In the middle of the big down, feeling enormously triggered by childhood trauma, I taught yoga. One of those times where I just get out of the way and allow that lineage to teach through me. The class ended up running long and I felt grounded, if unsteady. Coming into a shaky evenness after the storm of emotion and memory.
I worked on small art projects Sunday afternoon, in part alone with the cats. I did no chores. I didn't feel guilty about it.
A picture I took Saturday really resonated with me when I saw it had come out. It was a quick decision to take it, seeing the lines suddenly and clearly.
We were walking back out of the SuperFund site of Willamette Cove.
Cables cut, restoration begun, but toxic areas remain. Native trees reclaim the shoreline.
Willamette Cove
Yesterday CK and I went to St. Johns to explore Willamette Cove. Our plan was to take on a walk featured in Portland Hill Walks, which we recently picked up at Powell's. The walk was from Willamette Cove to the St. Johns Bridge. We decided to call it after coming out from along the river, we'd spent a lot of extra time walking along the edge of the cove under the railroad bridge. We fully intend to do the full walk sometime soon.
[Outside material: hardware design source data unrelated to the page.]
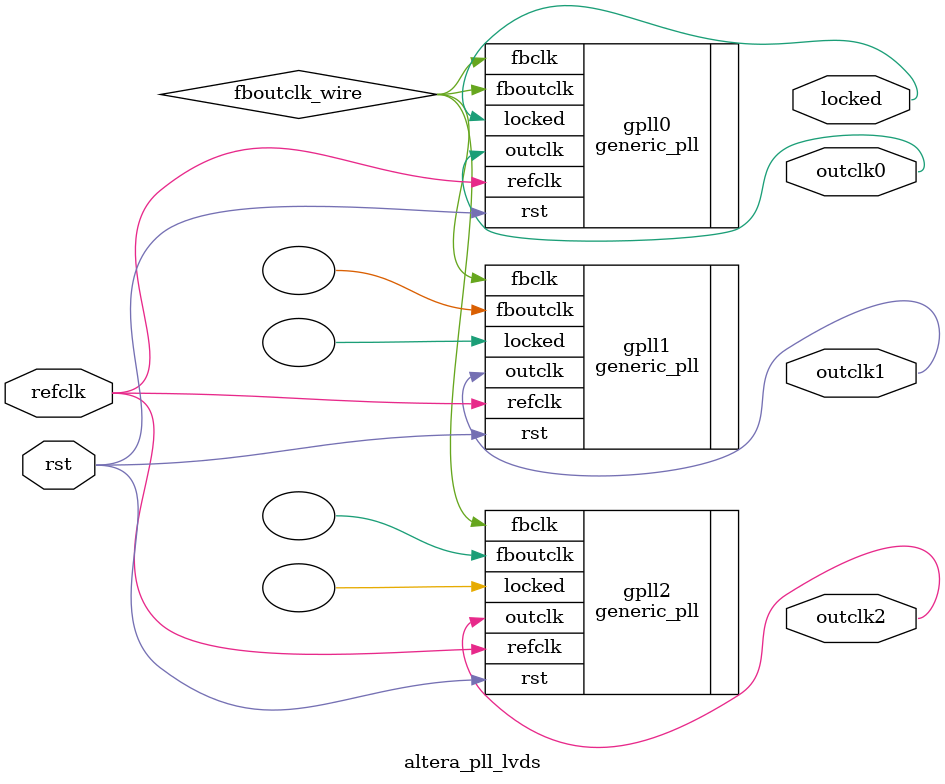
<source format=v>


module altera_pll_lvds
(
    //input
    refclk,
    rst,
    //output
    outclk0,
    outclk1,
    outclk2,
    locked
);

//input
input refclk;
input rst;

//output
output outclk0;
output outclk1;
output outclk2;
output locked;


//parameter
parameter reference_clock_frequency = "0 ps";
parameter data_rate = 0;
parameter deserialization_factor = 4;

parameter output_clock_frequency0 = "0 ps";
parameter phase_shift0 = "0 ps";
parameter duty_cycle0 = 50;

parameter output_clock_frequency1 = "0 ps";
parameter phase_shift1 = "0 ps";
parameter duty_cycle1 = 50;

parameter output_clock_frequency2 = "0 ps";
parameter phase_shift2 = "0 ps";
parameter duty_cycle2 = 50;
//wire 
wire fboutclk_wire;

//clk0 as inclk for lvds
generic_pll gpll0 (
                    //input
                    .refclk(refclk),
                    .rst(rst),
                    .fbclk(fboutclk_wire),
                    //output
                    .outclk(outclk0),
                    .fboutclk(fboutclk_wire),
                    .locked(locked)
                 );
        defparam gpll0.reference_clock_frequency = reference_clock_frequency;
        defparam gpll0.output_clock_frequency = output_clock_frequency0;
        defparam gpll0.phase_shift = phase_shift0; 
        defparam gpll0.duty_cycle = duty_cycle0;

//clk1 as tx_enable or rx_enable for lvds
generic_pll gpll1 (
                    //input
                    .refclk(refclk),
                    .rst(rst),
                    .fbclk(fboutclk_wire),
                    //output
                    .outclk(outclk1),
                    .fboutclk(),
                    .locked()
                 );
        defparam gpll1.reference_clock_frequency = reference_clock_frequency;
        defparam gpll1.output_clock_frequency = output_clock_frequency1;
        defparam gpll1.phase_shift = phase_shift1;
        defparam gpll1.duty_cycle = duty_cycle1;

//clk2 as slowclk for lvds
generic_pll gpll2 (
                    //input
                    .refclk(refclk),
                    .rst(rst),
                    .fbclk(fboutclk_wire),
                    //output
                    .outclk(outclk2),
                    .fboutclk(),
                    .locked()
                 );
        defparam gpll2.reference_clock_frequency = reference_clock_frequency;
        defparam gpll2.output_clock_frequency = output_clock_frequency2;
        defparam gpll2.phase_shift = phase_shift2;
        defparam gpll2.duty_cycle = duty_cycle2;
        
endmodule
        
</source>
The sun was shining and the wind was pretty mild, since it was in the 40s we were grateful for less wind. The day was clear and bright when we started walking at around 11:45. Very quickly we were able to get some great views of the St. Johns bridge.
We continued through the neighborhood to the Open Meadow High School, in the Benson-Chaney house, and spent some time appreciating the stunning views.
And the Oregon white oaks, which are over a couple of hundred years old and are fantastically limbed and grand in the bright, winter sunlight.
From the top of the bluffs we descended down to Willamette Cove. First we pass the reminder of the designation of this as a SuperFund site. We're headed somewhere beautiful, fragile and hopefully eventually restored.
We walked along the curved edge of land. The guidebook noted the need to appreciate, but not to play in the still contaminated sand and mud here.
The view of the railroad bridge was amazing.
Without question we knew we wanted to continue our way underneath it. Making our way along the old, concrete blocks that line the shore we headed to the railway bridge.
At the bridge we had several exciting moments. First was when the Amtrack Cascade Runner went past. I experienced technical difficulties in trying to take a picture while CK succeeded in getting people to wave at us. Then a fast moving barge and tug made their way underneath the bridge, requiring it to be lifted.
An unfortunate sturgeon in these busy waters; this dead fish had been struck by a propeller.
The extra walk around the bridge rewarded us both with a very interesting and new perspective of Portland.
This detour from the walk in the guide is what lead us to not continue on to Cathedral Park, but we had such an excellent time exploring. It was a marvelous couple of hours on a chilly, December Saturday.